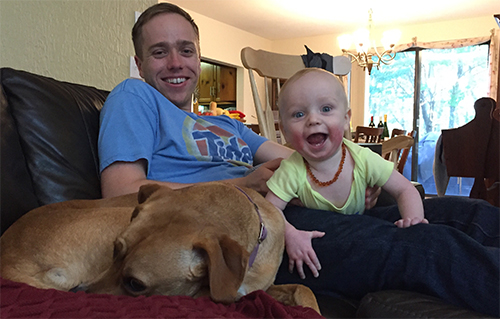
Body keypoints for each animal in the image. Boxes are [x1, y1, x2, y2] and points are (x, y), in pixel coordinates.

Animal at [0, 182, 320, 312]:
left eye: (135, 284)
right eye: (114, 251)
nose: (80, 294)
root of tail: (8, 257)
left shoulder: (261, 288)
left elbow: (304, 290)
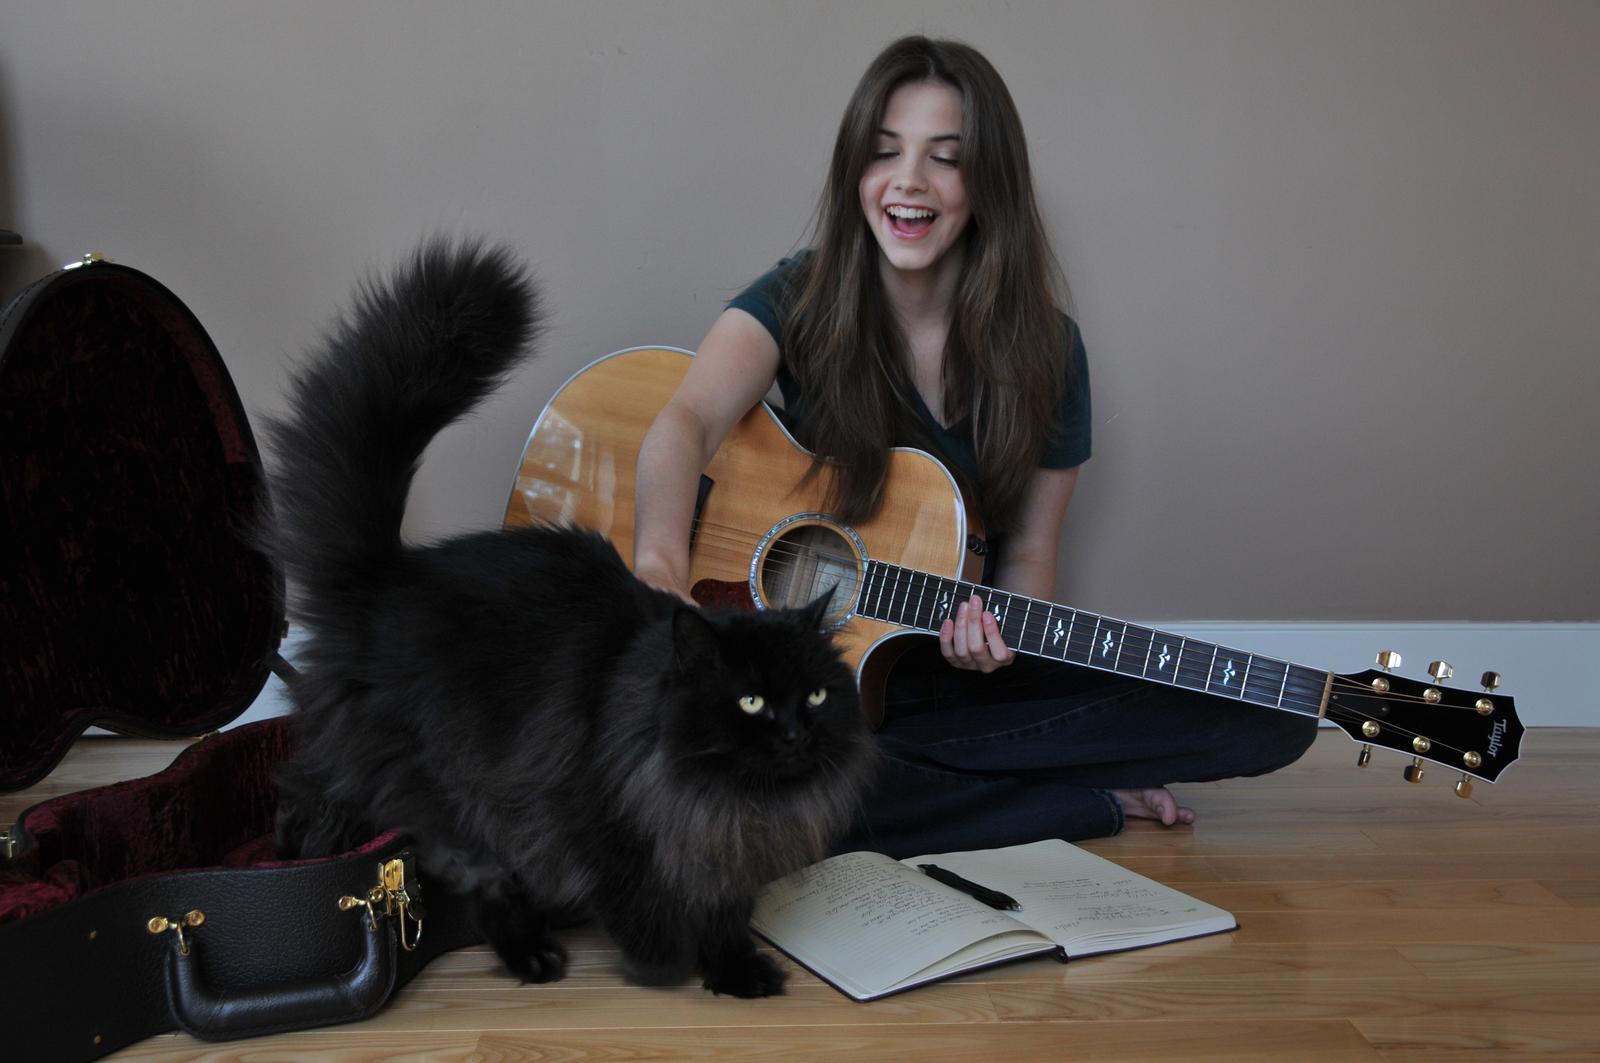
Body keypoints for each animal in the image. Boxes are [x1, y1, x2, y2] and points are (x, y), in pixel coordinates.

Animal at [265, 239, 877, 997]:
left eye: (816, 695)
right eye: (751, 701)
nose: (795, 732)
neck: (727, 798)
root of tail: (387, 576)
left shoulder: (720, 855)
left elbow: (726, 913)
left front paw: (738, 973)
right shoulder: (599, 820)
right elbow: (648, 910)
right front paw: (663, 967)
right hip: (447, 791)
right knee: (340, 809)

Work to be completed
State how many lines of the records contain the string "shoulder". The number is the whole answer.

Finished exercise
3